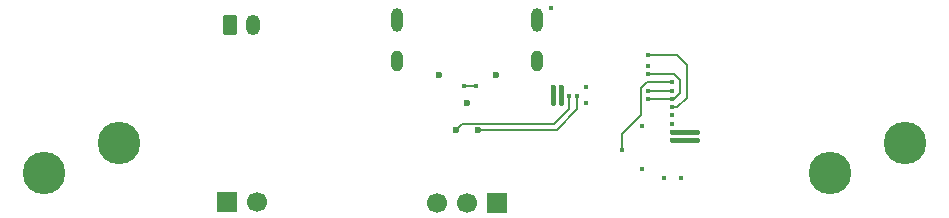
<source format=gbr>
%TF.GenerationSoftware,KiCad,Pcbnew,9.0.3*%
%TF.CreationDate,2025-07-16T18:33:31-04:00*%
%TF.ProjectId,board,626f6172-642e-46b6-9963-61645f706362,rev?*%
%TF.SameCoordinates,Original*%
%TF.FileFunction,Copper,L1,Top*%
%TF.FilePolarity,Positive*%
%FSLAX46Y46*%
G04 Gerber Fmt 4.6, Leading zero omitted, Abs format (unit mm)*
G04 Created by KiCad (PCBNEW 9.0.3) date 2025-07-16 18:33:31*
%MOMM*%
%LPD*%
G01*
G04 APERTURE LIST*
G04 Aperture macros list*
%AMRoundRect*
0 Rectangle with rounded corners*
0 $1 Rounding radius*
0 $2 $3 $4 $5 $6 $7 $8 $9 X,Y pos of 4 corners*
0 Add a 4 corners polygon primitive as box body*
4,1,4,$2,$3,$4,$5,$6,$7,$8,$9,$2,$3,0*
0 Add four circle primitives for the rounded corners*
1,1,$1+$1,$2,$3*
1,1,$1+$1,$4,$5*
1,1,$1+$1,$6,$7*
1,1,$1+$1,$8,$9*
0 Add four rect primitives between the rounded corners*
20,1,$1+$1,$2,$3,$4,$5,0*
20,1,$1+$1,$4,$5,$6,$7,0*
20,1,$1+$1,$6,$7,$8,$9,0*
20,1,$1+$1,$8,$9,$2,$3,0*%
G04 Aperture macros list end*
%TA.AperFunction,ComponentPad*%
%ADD10RoundRect,0.250000X-0.350000X-0.625000X0.350000X-0.625000X0.350000X0.625000X-0.350000X0.625000X0*%
%TD*%
%TA.AperFunction,ComponentPad*%
%ADD11O,1.200000X1.750000*%
%TD*%
%TA.AperFunction,ComponentPad*%
%ADD12R,1.700000X1.700000*%
%TD*%
%TA.AperFunction,ComponentPad*%
%ADD13C,1.700000*%
%TD*%
%TA.AperFunction,ComponentPad*%
%ADD14O,1.000000X1.800000*%
%TD*%
%TA.AperFunction,ComponentPad*%
%ADD15O,1.000000X2.000000*%
%TD*%
%TA.AperFunction,ComponentPad*%
%ADD16C,3.600000*%
%TD*%
%TA.AperFunction,ViaPad*%
%ADD17C,0.450000*%
%TD*%
%TA.AperFunction,ViaPad*%
%ADD18C,0.600000*%
%TD*%
%TA.AperFunction,Conductor*%
%ADD19C,0.200000*%
%TD*%
%TA.AperFunction,Conductor*%
%ADD20C,0.400000*%
%TD*%
G04 APERTURE END LIST*
D10*
%TO.P,J2,1,Pin_1*%
%TO.N,GND*%
X42900001Y-22250000D03*
D11*
%TO.P,J2,2,Pin_2*%
%TO.N,VBAT*%
X44900002Y-22250000D03*
%TD*%
D12*
%TO.P,J4,1,Pin_1*%
%TO.N,Net-(J4-Pin_1)*%
X42625000Y-37200000D03*
D13*
%TO.P,J4,2,Pin_2*%
%TO.N,Net-(J4-Pin_2)*%
X45165000Y-37200000D03*
%TD*%
D14*
%TO.P,J1,SH1,SHIELD*%
%TO.N,GND*%
X57050000Y-25300000D03*
%TO.P,J1,SH2,SHIELD*%
X68950000Y-25300000D03*
D15*
%TO.P,J1,SH3,SHIELD*%
X57050000Y-21800000D03*
%TO.P,J1,SH4,SHIELD*%
X68950000Y-21800000D03*
%TD*%
D16*
%TO.P,SW1,1,1*%
%TO.N,/BUTTON_L*%
X33510000Y-32240000D03*
%TO.P,SW1,2,2*%
%TO.N,GND*%
X27160000Y-34780000D03*
%TD*%
%TO.P,SW2,2,2*%
%TO.N,GND*%
X93760000Y-34780000D03*
%TO.P,SW2,1,1*%
%TO.N,/BUTTON_R*%
X100110000Y-32240000D03*
%TD*%
D13*
%TO.P,J3,3,Pin_3*%
%TO.N,Net-(J3-Pin_3)*%
X60460001Y-37300000D03*
%TO.P,J3,2,Pin_2*%
%TO.N,GND*%
X63000000Y-37300000D03*
D12*
%TO.P,J3,1,Pin_1*%
%TO.N,Net-(J3-Pin_1)*%
X65540000Y-37300000D03*
%TD*%
D17*
%TO.N,9V*%
X82500000Y-32000000D03*
X80300000Y-32000000D03*
%TO.N,Net-(DS1-IREF)*%
X80300000Y-29200000D03*
X78300000Y-24800000D03*
%TO.N,Net-(DS1-VCOMH)*%
X82500000Y-31300000D03*
X80300000Y-31300000D03*
%TO.N,3V3*%
X77800000Y-34425000D03*
X79625000Y-35200000D03*
X81075000Y-35200000D03*
%TO.N,/DISP_PIN_CS*%
X78300000Y-26375000D03*
%TO.N,3V3*%
X78300000Y-25735000D03*
%TO.N,/DISP_PIN_RST*%
X78300000Y-27800000D03*
%TO.N,GND*%
X80300000Y-29900000D03*
%TO.N,3V3*%
X70100000Y-20800000D03*
%TO.N,/DISP_PIN_DC*%
X80300000Y-27100000D03*
%TO.N,3V3*%
X77780000Y-30800000D03*
X80300000Y-30600000D03*
%TO.N,/DISP_PIN_RST*%
X80300000Y-27800000D03*
%TO.N,/DISP_PIN_CS*%
X78300000Y-28500000D03*
X80300000Y-28500000D03*
D18*
%TO.N,/USB_D+*%
X63949999Y-31137500D03*
%TO.N,/USB_D-*%
X62050001Y-31137500D03*
D17*
%TO.N,1V1*%
X70930000Y-27485000D03*
%TO.N,3V3*%
X70230000Y-28890000D03*
X70230069Y-27474999D03*
%TO.N,1V1*%
X70930762Y-28890000D03*
%TO.N,/USB_D-*%
X71630763Y-28250000D03*
%TO.N,/USB_D+*%
X72330761Y-28250002D03*
%TO.N,3V3*%
X73020000Y-27490000D03*
X73020000Y-28890000D03*
D18*
%TO.N,VBUS*%
X63000000Y-28862500D03*
X65400000Y-26450000D03*
X60600000Y-26450000D03*
D17*
%TO.N,Net-(J1-DP1)*%
X63750000Y-27450000D03*
X62750000Y-27450000D03*
%TO.N,/DISP_PIN_DC*%
X76100000Y-32800000D03*
%TD*%
D19*
%TO.N,/USB_D-*%
X62587501Y-30600000D02*
X62050001Y-31137500D01*
X70385000Y-30600000D02*
X62587501Y-30600000D01*
X71620000Y-29365000D02*
X70385000Y-30600000D01*
X71620000Y-28260763D02*
X71620000Y-29365000D01*
X71630763Y-28250000D02*
X71620000Y-28260763D01*
%TO.N,/DISP_PIN_DC*%
X78200000Y-27100000D02*
X80300000Y-27100000D01*
X77700000Y-27600000D02*
X78200000Y-27100000D01*
X77700000Y-29900000D02*
X77700000Y-27600000D01*
X76100000Y-31500000D02*
X77700000Y-29900000D01*
X76100000Y-32800000D02*
X76100000Y-31500000D01*
D20*
%TO.N,9V*%
X82500000Y-32000000D02*
X80300000Y-32000000D01*
D19*
%TO.N,Net-(DS1-IREF)*%
X80800000Y-29200000D02*
X80300000Y-29200000D01*
X81600000Y-25600000D02*
X81600000Y-28400000D01*
X80800000Y-24800000D02*
X81600000Y-25600000D01*
X81600000Y-28400000D02*
X80800000Y-29200000D01*
X78300000Y-24800000D02*
X80800000Y-24800000D01*
%TO.N,/DISP_PIN_CS*%
X80500000Y-28500000D02*
X80300000Y-28500000D01*
X81000000Y-28000000D02*
X80500000Y-28500000D01*
X81000000Y-26900000D02*
X81000000Y-28000000D01*
X78300000Y-26375000D02*
X80475000Y-26375000D01*
X80475000Y-26375000D02*
X81000000Y-26900000D01*
X78500000Y-28500000D02*
X80300000Y-28500000D01*
%TO.N,/DISP_PIN_RST*%
X78624997Y-27800000D02*
X78500000Y-27800000D01*
X78624997Y-27800000D02*
X80300000Y-27800000D01*
%TO.N,/USB_D+*%
X72330000Y-29380000D02*
X70572500Y-31137500D01*
X70572500Y-31137500D02*
X63949999Y-31137500D01*
X72330000Y-28250763D02*
X72330000Y-29380000D01*
X72330761Y-28250002D02*
X72330000Y-28250763D01*
%TO.N,1V1*%
X70930762Y-27485762D02*
X70930000Y-27485000D01*
D20*
%TO.N,3V3*%
X70230069Y-27474999D02*
X70230069Y-28889931D01*
%TO.N,1V1*%
X70930762Y-28890000D02*
X70930762Y-27485762D01*
D19*
%TO.N,3V3*%
X70230069Y-28889931D02*
X70230000Y-28890000D01*
%TO.N,/USB_D+*%
X72330761Y-28250002D02*
X72330763Y-28250000D01*
%TO.N,Net-(J1-DP1)*%
X62750000Y-27450000D02*
X63750000Y-27450000D01*
D20*
%TO.N,Net-(DS1-VCOMH)*%
X82500000Y-31300000D02*
X80300000Y-31300000D01*
%TD*%
M02*

</source>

+ + + +

### What is needed
Whenever the word "KiCad" shows up in a line, that line counts. Say how many lines of the data count, giving the number alone.

### Task answer
2